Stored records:
· · · · · · ·

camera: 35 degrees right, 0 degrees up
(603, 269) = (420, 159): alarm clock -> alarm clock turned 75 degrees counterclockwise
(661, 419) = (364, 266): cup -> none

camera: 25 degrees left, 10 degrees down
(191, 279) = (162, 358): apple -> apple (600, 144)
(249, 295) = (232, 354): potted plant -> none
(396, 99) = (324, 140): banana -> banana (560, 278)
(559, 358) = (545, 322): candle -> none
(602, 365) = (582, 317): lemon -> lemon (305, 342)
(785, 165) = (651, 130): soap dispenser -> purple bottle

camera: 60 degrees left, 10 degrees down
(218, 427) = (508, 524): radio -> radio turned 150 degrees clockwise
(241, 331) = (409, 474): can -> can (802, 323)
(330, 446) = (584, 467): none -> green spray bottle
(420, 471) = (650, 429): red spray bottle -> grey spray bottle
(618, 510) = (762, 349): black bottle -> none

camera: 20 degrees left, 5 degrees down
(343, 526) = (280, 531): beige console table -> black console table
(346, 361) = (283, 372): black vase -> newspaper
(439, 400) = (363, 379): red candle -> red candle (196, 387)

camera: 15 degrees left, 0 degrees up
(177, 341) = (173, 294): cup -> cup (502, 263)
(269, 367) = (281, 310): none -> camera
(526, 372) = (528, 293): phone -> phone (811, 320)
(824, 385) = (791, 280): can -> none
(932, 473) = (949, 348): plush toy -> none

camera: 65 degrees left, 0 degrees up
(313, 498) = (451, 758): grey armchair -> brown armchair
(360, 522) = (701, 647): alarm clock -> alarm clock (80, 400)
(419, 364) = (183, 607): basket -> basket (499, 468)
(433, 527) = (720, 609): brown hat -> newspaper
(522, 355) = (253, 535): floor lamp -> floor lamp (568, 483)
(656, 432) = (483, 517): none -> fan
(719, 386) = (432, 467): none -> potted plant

· · · · · · ·

# TASK ITEM
Transcribe all of the entries without altering anything.

# RESULT BELOW
camera: 35 degrees right, 0 degrees up
(603, 269) = (420, 159): alarm clock -> alarm clock turned 75 degrees counterclockwise
(661, 419) = (364, 266): cup -> none

camera: 25 degrees left, 10 degrees down
(191, 279) = (162, 358): apple -> apple (600, 144)
(249, 295) = (232, 354): potted plant -> none
(396, 99) = (324, 140): banana -> banana (560, 278)
(559, 358) = (545, 322): candle -> none
(602, 365) = (582, 317): lemon -> lemon (305, 342)
(785, 165) = (651, 130): soap dispenser -> purple bottle

camera: 60 degrees left, 10 degrees down
(218, 427) = (508, 524): radio -> radio turned 150 degrees clockwise
(241, 331) = (409, 474): can -> can (802, 323)
(330, 446) = (584, 467): none -> green spray bottle
(420, 471) = (650, 429): red spray bottle -> grey spray bottle
(618, 510) = (762, 349): black bottle -> none

camera: 20 degrees left, 5 degrees down
(343, 526) = (280, 531): beige console table -> black console table
(346, 361) = (283, 372): black vase -> newspaper
(439, 400) = (363, 379): red candle -> red candle (196, 387)

camera: 15 degrees left, 0 degrees up
(177, 341) = (173, 294): cup -> cup (502, 263)
(269, 367) = (281, 310): none -> camera
(526, 372) = (528, 293): phone -> phone (811, 320)
(824, 385) = (791, 280): can -> none
(932, 473) = (949, 348): plush toy -> none

camera: 65 degrees left, 0 degrees up
(313, 498) = (451, 758): grey armchair -> brown armchair
(360, 522) = (701, 647): alarm clock -> alarm clock (80, 400)
(419, 364) = (183, 607): basket -> basket (499, 468)
(433, 527) = (720, 609): brown hat -> newspaper
(522, 355) = (253, 535): floor lamp -> floor lamp (568, 483)
(656, 432) = (483, 517): none -> fan
(719, 386) = (432, 467): none -> potted plant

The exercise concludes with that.